[EXERCISE INPUT]

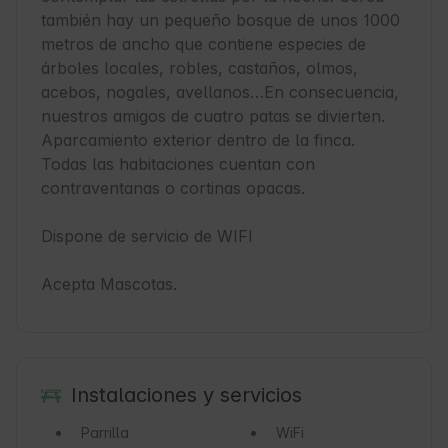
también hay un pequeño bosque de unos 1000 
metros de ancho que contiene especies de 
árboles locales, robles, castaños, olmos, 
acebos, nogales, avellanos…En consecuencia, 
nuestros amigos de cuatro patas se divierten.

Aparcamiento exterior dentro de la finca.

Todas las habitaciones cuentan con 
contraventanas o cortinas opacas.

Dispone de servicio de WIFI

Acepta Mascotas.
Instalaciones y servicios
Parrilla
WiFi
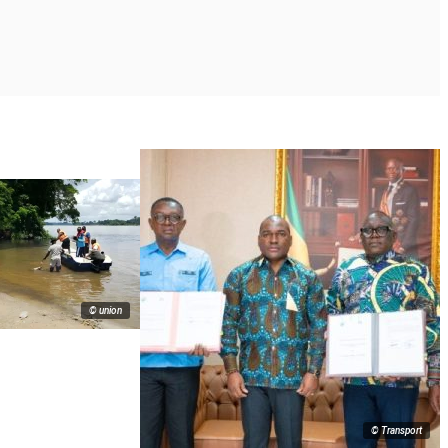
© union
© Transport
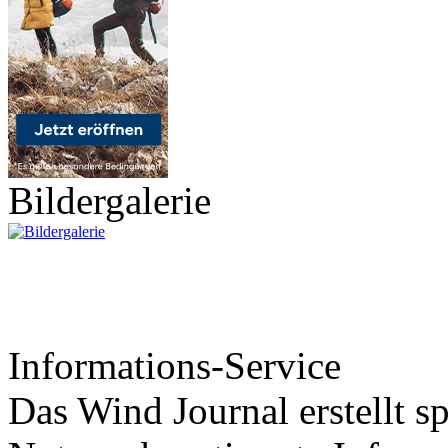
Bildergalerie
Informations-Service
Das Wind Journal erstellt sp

[/EXERCISE INPUT]
[EXERCISE INPUT]

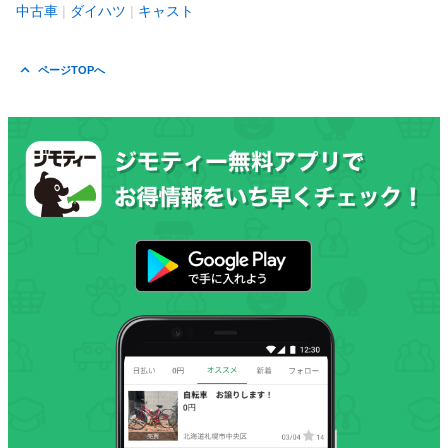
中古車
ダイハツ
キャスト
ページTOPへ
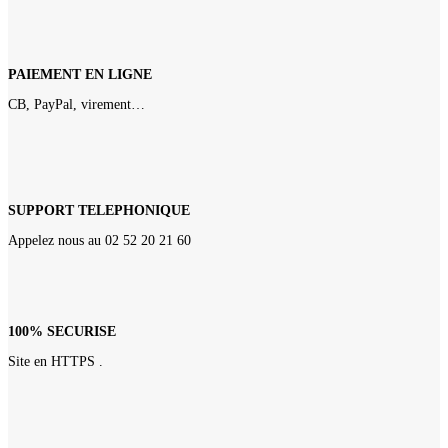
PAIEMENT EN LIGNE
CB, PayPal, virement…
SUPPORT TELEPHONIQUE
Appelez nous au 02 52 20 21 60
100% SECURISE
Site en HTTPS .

[/EXERCISE INPUT]

## WHAT THIS TASK INVOLVES
Return the span of lines in the data above that opens at the line with "PAIEMENT EN LIGNE" and closes at the line with "Site en HTTPS .", exactly, ends included, nothing else.

## SOLUTION BELOW
PAIEMENT EN LIGNE
CB, PayPal, virement…
SUPPORT TELEPHONIQUE
Appelez nous au 02 52 20 21 60
100% SECURISE
Site en HTTPS .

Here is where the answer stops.